What the task asks:
Go through the entries below and collect each line with the string "textPath" in it.

Data supplied:
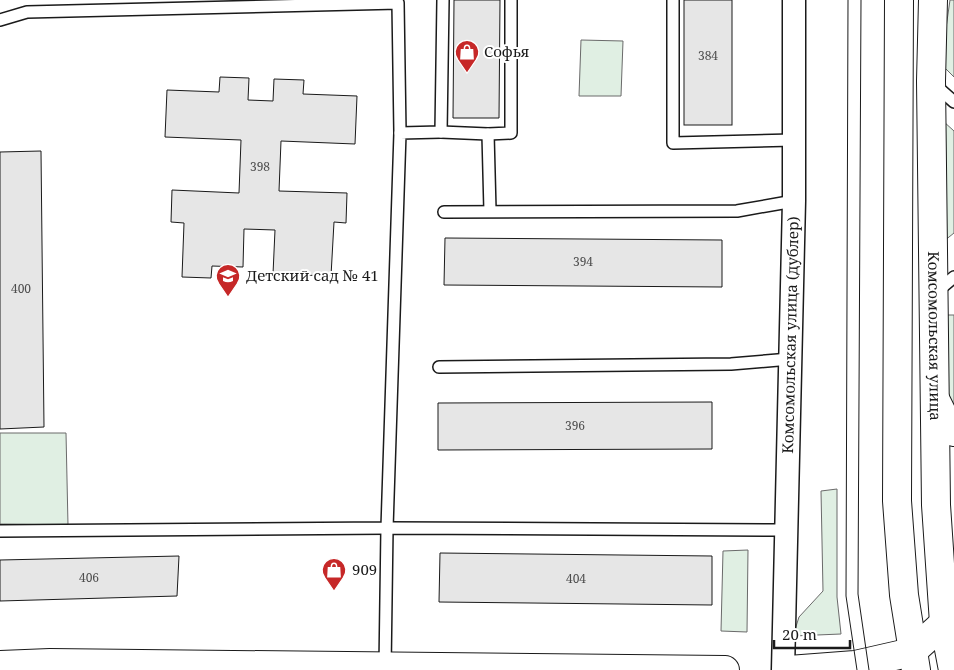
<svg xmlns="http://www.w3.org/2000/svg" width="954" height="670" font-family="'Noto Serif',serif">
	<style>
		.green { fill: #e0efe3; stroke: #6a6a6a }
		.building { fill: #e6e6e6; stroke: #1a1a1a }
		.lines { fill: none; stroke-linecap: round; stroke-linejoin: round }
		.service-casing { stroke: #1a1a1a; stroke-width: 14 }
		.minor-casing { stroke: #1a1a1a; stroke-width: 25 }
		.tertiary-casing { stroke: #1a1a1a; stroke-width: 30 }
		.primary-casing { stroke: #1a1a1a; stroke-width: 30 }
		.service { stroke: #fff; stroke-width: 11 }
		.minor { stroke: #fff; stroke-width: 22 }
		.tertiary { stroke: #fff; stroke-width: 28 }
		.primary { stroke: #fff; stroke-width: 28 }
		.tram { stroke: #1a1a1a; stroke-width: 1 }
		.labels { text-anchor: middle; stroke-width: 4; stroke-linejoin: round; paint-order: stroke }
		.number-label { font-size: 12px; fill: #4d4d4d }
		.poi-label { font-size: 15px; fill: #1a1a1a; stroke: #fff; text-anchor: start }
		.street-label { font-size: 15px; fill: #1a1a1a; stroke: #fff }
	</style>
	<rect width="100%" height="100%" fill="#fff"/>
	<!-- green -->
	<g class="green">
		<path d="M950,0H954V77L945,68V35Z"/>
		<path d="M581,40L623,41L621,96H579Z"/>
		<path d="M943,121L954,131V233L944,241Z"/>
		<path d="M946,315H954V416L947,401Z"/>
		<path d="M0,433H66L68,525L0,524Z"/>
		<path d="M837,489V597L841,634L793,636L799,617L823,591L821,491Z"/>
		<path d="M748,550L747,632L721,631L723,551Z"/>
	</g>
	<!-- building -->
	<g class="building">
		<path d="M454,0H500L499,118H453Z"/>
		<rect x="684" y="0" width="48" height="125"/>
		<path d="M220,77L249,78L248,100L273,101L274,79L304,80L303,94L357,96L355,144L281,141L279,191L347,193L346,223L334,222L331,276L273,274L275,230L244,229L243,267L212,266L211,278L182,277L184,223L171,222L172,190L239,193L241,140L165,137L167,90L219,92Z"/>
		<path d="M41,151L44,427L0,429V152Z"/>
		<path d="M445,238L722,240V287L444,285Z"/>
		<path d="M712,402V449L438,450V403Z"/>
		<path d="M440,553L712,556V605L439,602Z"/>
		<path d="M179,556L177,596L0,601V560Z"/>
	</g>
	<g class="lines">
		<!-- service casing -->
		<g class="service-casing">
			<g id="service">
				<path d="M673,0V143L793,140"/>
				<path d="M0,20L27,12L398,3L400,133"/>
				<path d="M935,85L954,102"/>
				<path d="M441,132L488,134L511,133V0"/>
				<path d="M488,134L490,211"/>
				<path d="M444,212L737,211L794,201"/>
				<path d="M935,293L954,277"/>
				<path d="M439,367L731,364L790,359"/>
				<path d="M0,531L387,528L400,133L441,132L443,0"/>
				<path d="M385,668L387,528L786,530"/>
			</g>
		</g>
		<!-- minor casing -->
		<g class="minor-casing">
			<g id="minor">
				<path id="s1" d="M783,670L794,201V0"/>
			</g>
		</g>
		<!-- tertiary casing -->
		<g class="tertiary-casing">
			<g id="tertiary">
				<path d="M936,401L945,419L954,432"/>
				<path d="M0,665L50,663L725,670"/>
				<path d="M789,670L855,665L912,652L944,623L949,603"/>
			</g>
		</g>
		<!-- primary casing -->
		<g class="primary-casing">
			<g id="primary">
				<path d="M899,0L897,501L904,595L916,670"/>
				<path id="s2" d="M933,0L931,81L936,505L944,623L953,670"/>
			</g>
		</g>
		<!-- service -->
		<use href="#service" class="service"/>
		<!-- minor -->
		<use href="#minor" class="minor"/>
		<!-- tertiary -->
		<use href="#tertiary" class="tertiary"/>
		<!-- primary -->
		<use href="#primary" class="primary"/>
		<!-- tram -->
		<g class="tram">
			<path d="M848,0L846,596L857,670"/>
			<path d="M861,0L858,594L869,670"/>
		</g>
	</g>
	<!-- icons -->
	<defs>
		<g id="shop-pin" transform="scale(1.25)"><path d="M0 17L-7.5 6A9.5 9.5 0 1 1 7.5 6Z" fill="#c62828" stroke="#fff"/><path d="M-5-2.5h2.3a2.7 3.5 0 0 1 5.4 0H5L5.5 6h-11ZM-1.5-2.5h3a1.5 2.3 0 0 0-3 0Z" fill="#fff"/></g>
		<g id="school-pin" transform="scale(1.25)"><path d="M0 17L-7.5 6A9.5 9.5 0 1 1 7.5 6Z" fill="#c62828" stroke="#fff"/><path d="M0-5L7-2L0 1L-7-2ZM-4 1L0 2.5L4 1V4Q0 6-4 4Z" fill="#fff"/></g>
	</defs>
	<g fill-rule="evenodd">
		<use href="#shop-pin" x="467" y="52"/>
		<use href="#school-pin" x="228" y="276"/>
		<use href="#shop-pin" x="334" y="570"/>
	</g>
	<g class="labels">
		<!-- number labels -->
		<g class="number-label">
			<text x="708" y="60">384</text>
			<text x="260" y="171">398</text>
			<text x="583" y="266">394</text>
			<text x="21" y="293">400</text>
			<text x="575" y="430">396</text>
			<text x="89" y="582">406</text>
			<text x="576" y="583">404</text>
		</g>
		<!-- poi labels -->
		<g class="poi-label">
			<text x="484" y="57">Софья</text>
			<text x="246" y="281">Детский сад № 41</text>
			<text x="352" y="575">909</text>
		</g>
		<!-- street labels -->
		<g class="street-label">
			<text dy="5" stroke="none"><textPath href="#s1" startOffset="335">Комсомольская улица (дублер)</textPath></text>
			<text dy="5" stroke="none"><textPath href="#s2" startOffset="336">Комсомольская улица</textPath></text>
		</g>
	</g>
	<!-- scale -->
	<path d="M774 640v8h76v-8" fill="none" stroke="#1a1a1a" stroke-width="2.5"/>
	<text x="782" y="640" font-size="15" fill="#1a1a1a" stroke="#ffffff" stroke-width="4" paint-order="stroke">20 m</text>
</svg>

---

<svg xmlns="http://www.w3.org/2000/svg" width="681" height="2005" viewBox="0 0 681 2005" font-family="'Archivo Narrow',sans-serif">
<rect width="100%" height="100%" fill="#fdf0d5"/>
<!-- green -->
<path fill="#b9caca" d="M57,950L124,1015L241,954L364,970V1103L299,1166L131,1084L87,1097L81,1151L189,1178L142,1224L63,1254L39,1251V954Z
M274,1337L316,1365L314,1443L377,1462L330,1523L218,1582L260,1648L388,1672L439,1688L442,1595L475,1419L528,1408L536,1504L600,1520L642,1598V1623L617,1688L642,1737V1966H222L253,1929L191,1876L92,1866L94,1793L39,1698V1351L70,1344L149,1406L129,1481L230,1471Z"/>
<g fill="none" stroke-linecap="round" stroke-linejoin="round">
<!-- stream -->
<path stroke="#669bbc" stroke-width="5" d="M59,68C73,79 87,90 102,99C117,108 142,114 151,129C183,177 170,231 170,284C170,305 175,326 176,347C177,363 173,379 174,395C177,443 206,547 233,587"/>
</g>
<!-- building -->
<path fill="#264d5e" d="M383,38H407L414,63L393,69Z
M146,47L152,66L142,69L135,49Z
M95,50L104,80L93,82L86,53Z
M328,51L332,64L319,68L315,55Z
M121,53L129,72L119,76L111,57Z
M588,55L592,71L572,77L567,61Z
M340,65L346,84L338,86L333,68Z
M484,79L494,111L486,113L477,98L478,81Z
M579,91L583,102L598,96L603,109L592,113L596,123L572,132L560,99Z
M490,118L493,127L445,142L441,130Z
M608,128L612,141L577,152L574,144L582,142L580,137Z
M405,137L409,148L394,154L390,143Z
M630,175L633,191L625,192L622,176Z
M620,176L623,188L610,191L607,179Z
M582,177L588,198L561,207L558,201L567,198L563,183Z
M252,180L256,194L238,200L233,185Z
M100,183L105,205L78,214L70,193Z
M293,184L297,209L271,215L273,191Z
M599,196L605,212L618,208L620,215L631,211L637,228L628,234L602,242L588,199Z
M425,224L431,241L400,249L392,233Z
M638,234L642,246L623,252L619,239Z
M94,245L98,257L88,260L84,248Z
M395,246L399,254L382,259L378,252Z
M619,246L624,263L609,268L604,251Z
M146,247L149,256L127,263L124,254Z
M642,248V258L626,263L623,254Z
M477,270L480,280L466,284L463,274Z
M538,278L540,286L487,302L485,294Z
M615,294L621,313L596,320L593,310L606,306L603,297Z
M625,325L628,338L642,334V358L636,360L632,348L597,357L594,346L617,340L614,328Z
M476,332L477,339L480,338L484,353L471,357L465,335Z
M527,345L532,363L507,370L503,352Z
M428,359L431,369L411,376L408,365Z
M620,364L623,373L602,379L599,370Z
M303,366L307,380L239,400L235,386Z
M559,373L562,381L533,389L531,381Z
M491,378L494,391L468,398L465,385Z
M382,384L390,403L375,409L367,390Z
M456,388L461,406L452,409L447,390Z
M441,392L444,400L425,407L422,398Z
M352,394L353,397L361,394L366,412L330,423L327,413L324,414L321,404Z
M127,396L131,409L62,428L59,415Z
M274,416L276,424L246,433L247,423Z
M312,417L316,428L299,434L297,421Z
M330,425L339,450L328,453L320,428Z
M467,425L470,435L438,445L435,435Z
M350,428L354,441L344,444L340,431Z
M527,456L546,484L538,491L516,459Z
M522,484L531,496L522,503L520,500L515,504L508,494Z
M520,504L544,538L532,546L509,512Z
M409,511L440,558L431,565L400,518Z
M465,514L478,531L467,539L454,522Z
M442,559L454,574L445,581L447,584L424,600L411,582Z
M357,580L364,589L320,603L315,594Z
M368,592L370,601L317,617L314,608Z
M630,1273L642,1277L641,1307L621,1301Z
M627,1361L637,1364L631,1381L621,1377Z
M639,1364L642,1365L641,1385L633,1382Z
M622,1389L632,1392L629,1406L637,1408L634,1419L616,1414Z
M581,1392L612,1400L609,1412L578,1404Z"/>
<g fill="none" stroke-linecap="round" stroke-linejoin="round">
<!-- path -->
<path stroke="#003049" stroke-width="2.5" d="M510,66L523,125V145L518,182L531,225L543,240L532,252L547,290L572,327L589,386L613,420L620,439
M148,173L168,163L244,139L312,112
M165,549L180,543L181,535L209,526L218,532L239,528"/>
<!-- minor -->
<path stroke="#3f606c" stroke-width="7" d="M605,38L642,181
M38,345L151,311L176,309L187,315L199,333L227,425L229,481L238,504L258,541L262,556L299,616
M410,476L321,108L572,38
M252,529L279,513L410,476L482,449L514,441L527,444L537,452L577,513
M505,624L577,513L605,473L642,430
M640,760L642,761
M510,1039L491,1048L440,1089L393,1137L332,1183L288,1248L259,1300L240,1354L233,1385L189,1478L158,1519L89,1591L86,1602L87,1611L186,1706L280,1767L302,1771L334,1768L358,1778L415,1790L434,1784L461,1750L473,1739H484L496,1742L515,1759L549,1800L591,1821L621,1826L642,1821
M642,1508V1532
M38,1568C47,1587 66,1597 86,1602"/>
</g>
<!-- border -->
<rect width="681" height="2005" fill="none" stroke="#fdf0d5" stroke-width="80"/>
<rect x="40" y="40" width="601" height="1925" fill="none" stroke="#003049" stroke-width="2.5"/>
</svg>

Task response:
			<text dy="5" stroke="none"><textPath href="#s1" startOffset="335">Комсомольская улица (дублер)</textPath></text>
			<text dy="5" stroke="none"><textPath href="#s2" startOffset="336">Комсомольская улица</textPath></text>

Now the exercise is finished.